According to UN experts, a vaccination policy that differentiates between those who have Israeli IDs and those who do not is “unacceptable.”

The report states that the world's most vulnerable conflict, Covid-19 and climate change in 2021

A UN expert report, released by the UN High Commissioner for Human Rights in January, says that Israel is the occupying power in Gaza and the West Bank and about it, that it is since of 1967 and is therefore the last responsible for the health of those living under occupation.

Israel disagrees, noting the Oslo Accords, signed in the mid-1990s with the Palestine Liberation Organization, which led to the creation of the Palestinian Authority (PA). Included in the first of these agreements is a clause attributing responsibility to the PA for the health of all Palestinians under its civilian administration.

Israeli Health Minister Yuli Edelstein told CNN, “If we get to the point where everyone in the country who wants to get vaccinated is vaccinated, we will be more than ready to share the vaccines with our neighbors.”

Palestinian Authority Health Minister Dr. Mai Al-Kaileh says they hope to get the Covid-19 vaccine by the end of March, but that no specific date has been set for its arrival yet. The ministry says it has contracts with four vaccine-producing companies. These vaccines will cover 70% of the Palestinian population and the WHO will provide doses for 20% more, the PA said in a January 9 statement.

A health worker administers a vaccine in Jerusalem on January 6.

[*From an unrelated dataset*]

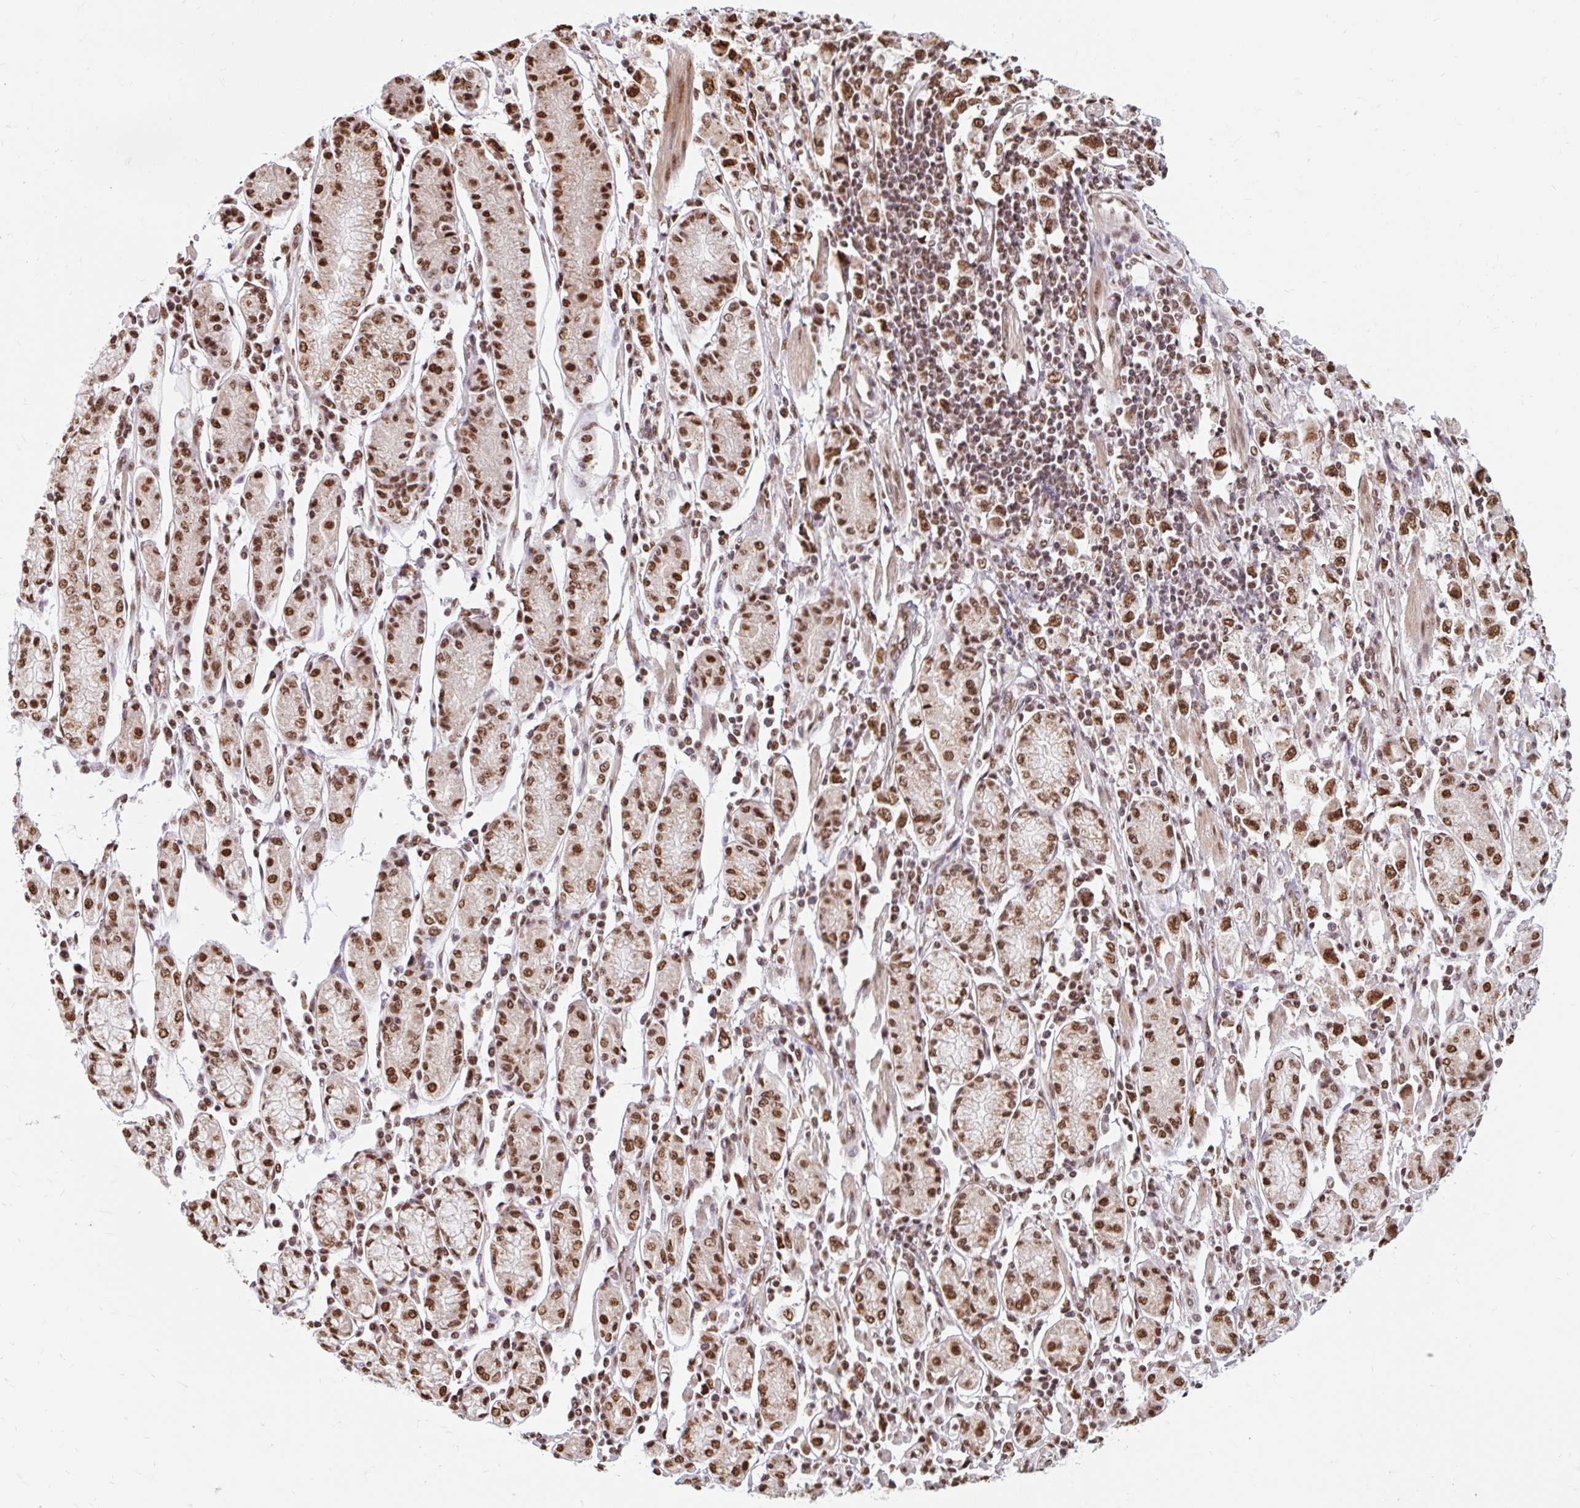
{"staining": {"intensity": "strong", "quantity": ">75%", "location": "nuclear"}, "tissue": "stomach cancer", "cell_type": "Tumor cells", "image_type": "cancer", "snomed": [{"axis": "morphology", "description": "Adenocarcinoma, NOS"}, {"axis": "topography", "description": "Stomach"}], "caption": "Immunohistochemistry (IHC) of adenocarcinoma (stomach) reveals high levels of strong nuclear staining in approximately >75% of tumor cells. (Brightfield microscopy of DAB IHC at high magnification).", "gene": "BICRA", "patient": {"sex": "female", "age": 59}}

“The beginning of a new era”

According to Hutin, the WHO has approached rich countries, including the Gulf nations, to share their doses and they have complied, but that is still a work in progress.

The Abu Dhabi Department of Health has launched a local collaboration called the Hope Consortium, which plans to deliver 18 billion doses of vaccine worldwide by the end of 2021.

Department Undersecretary Jamal Mohamed Al Kabbi told CNN’s Becky Anderson that the plan represents a complete supply chain solution to address and facilitate the availability of vaccines worldwide.

Bernaert told CNN, despite the delay in vaccinations in lower-income countries, that he is more optimistic than a few months ago.

“Will we be able to vaccinate everyone in 2021? No, I don’t think so. Will the story of vaccination continue in 2022 or even 2023? Yes, I think so. But what have we managed to do? So far it’s a sign that we can be at the beginning. of a new era “.

CNN’s Mostafa Salem in Abu Dhabi, Aqeel Najm in Baghdad, Eyad Kourdi in Gaziantep, Gul Tuysuz in Istanbul, and Andrew Carey, Sam Kiley, and Abeer Salman in Jerusalem contributed to this report.